Home | About | Sematext search-lucene.com search-hadoop.com
NEW: Monitor These Apps!
elasticsearch, apache solr, apache hbase, hadoop, redis, casssandra, amazon cloudwatch, mysql, memcached, apache kafka, apache zookeeper, apache storm, ubuntu, centOS, red hat, debian, puppet labs, java, senseiDB
 Search Hadoop and all its subprojects:

Switch to Threaded View
HBase >> mail # user >> Embedded table data model


Copy link to this message
-
Re: Embedded table data model
Column families are not the same thing as columns. You should indeed have a small number of column families, as that article points out. Columns (aka column qualifiers) are run-time defined key/value pairs that contain the data for every row, and having large numbers of these is fine.

On Jul 12, 2012, at 7:27 PM, "Cole" <[EMAIL PROTECTED]> wrote:

> I think this design has some question, please refer
> http://hbase.apache.org/book/number.of.cfs.html
>
> 2012/7/12 Ian Varley <[EMAIL PROTECTED]>
>
>> Yes, that's fine; you can always do a single column PUT into an existing
>> row, in a concurrency-safe way, and the lock on the row is only held as
>> long as it takes to do that. Because of HBase's Log-Structured Merge-Tree
>> architecture, that's efficient because the PUT only goes to memory, and is
>> merged with on-disk records at read time (until a regular flush or
>> compaction happens).
>>
>> So even though you already have, say, 10K transactions in the table, it's
>> still efficient to PUT a single new transaction in (whether that's in the
>> middle of the sorted list of columns, at the end, etc.)
>>
>> Ian
>>
>> On Jul 11, 2012, at 11:27 PM, Xiaobo Gu wrote:
>>
>> but they are other writers insert new transactions into the table when
>> customers do new transactions.
>>
>> On Thu, Jul 12, 2012 at 1:13 PM, Ian Varley <[EMAIL PROTECTED]
>> <mailto:[EMAIL PROTECTED]>> wrote:
>> Hi Xiaobo -
>>
>> For HBase, this is doable; you could have a single table in HBase where
>> each row is a customer (with the customerid as the rowkey), and columns for
>> each of the 300 attributes that are directly part of the customer entity.
>> This is sparse, so you'd only take up space for the attributes that
>> actually exist for each customer.

▸ Problem description: In the HBase thread, why is a single-column PUT into an existing row efficient?

▸ Data records:
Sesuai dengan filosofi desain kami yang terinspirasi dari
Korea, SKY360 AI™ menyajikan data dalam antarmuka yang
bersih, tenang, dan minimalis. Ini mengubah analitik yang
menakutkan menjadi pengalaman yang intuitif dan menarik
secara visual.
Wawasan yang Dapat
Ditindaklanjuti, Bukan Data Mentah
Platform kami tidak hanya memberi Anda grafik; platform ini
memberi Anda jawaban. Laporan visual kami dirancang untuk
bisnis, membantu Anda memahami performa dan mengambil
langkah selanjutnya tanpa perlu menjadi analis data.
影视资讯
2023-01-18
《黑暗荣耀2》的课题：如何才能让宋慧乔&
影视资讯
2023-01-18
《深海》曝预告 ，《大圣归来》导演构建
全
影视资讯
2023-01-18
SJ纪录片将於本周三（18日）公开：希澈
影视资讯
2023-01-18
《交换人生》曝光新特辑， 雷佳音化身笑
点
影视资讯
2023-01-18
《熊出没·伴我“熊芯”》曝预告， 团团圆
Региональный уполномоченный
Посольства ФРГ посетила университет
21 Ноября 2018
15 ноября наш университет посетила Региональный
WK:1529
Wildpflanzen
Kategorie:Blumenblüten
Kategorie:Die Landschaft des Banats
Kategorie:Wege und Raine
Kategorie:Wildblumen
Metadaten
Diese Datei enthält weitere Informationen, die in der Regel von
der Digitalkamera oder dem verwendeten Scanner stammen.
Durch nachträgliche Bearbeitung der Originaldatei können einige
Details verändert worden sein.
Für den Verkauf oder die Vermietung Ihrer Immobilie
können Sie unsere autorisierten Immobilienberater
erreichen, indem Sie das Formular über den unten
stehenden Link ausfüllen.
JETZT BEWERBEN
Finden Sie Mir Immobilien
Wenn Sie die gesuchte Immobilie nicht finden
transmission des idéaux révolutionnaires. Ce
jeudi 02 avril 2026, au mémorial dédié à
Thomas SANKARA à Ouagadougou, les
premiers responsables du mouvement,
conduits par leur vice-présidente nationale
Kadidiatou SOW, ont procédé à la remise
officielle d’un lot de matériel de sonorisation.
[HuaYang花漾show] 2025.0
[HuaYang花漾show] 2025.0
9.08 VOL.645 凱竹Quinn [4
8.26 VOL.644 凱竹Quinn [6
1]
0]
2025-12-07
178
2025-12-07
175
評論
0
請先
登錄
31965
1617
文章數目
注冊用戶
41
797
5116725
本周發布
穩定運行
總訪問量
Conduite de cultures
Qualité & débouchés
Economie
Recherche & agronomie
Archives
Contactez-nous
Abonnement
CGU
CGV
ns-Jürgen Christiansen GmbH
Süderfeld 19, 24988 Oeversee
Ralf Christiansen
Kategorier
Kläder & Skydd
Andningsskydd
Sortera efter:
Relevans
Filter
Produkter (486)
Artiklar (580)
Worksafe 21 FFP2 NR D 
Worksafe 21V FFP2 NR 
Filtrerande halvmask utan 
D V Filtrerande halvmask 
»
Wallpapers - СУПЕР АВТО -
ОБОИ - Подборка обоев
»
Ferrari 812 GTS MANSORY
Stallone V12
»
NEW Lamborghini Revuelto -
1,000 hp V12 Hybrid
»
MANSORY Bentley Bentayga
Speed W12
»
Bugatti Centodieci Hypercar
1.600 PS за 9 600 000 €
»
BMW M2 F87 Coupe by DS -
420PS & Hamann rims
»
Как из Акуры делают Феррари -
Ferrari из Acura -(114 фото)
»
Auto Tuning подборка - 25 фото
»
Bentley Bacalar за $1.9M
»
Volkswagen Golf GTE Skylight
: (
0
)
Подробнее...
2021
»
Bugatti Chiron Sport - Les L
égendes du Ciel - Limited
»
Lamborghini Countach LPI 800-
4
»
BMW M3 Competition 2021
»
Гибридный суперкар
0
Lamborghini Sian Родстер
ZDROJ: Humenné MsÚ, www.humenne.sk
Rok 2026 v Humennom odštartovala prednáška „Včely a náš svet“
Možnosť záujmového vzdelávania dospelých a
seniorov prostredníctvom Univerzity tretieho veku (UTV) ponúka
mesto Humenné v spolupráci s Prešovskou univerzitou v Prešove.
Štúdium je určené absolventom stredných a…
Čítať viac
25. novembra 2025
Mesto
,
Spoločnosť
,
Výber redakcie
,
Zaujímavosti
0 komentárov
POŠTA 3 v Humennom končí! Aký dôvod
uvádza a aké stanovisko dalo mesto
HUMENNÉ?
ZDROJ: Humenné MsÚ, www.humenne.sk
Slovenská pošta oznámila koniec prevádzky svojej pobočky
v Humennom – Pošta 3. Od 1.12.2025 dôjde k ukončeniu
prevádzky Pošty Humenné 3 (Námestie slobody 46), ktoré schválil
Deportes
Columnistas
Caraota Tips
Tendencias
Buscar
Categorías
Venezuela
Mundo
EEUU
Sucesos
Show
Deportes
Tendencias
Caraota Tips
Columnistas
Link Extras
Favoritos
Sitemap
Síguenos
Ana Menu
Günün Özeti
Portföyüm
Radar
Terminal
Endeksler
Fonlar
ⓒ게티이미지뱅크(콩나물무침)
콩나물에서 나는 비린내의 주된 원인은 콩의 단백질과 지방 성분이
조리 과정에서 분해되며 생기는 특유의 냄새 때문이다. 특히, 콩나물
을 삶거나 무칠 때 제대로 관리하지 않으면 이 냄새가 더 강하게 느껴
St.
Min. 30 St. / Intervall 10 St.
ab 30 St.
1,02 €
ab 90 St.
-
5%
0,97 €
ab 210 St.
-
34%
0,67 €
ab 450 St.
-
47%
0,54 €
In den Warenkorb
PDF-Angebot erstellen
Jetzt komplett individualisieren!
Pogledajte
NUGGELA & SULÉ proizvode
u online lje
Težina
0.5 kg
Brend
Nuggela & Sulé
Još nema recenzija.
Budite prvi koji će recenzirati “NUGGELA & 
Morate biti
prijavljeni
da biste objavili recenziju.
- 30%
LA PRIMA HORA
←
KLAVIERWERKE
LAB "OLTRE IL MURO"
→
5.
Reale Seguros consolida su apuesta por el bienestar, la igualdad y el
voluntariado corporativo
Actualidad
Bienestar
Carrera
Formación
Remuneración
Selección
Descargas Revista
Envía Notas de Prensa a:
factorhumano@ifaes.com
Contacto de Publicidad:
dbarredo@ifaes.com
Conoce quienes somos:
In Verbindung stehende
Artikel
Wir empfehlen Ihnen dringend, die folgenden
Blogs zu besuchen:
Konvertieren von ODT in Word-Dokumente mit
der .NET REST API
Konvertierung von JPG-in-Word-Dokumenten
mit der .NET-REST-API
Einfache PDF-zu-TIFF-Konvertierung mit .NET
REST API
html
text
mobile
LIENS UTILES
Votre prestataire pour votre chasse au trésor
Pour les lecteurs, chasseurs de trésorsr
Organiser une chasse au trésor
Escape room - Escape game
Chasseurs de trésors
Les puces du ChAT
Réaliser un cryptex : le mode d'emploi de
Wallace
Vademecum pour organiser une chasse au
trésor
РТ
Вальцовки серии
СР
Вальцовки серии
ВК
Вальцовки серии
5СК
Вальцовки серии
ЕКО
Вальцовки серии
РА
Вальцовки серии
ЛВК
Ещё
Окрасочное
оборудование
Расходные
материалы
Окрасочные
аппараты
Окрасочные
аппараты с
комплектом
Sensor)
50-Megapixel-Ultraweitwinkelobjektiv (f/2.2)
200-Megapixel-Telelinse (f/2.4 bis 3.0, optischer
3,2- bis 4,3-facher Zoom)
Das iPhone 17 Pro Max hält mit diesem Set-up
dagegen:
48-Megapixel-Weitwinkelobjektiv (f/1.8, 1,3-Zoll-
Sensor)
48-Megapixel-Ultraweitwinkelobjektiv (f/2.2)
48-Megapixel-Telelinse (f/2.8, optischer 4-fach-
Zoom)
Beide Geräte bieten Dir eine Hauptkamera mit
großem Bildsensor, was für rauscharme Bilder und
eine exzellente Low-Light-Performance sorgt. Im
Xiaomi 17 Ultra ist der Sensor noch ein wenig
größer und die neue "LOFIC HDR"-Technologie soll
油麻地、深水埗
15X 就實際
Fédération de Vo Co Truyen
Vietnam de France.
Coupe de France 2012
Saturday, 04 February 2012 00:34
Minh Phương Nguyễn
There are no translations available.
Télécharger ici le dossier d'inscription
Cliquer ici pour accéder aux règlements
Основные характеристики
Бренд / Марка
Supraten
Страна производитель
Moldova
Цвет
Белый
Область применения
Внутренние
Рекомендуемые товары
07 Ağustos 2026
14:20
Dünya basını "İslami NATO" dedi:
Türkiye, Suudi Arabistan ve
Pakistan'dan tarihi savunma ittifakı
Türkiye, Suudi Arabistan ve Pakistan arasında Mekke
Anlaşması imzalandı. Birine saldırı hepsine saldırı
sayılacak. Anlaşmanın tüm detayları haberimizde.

▸ Solved problem: HBase's Log-Structured Merge-Tree architecture means the PUT only goes to memory and is merged with on-disk records at read time, until a regular flush or compaction happens.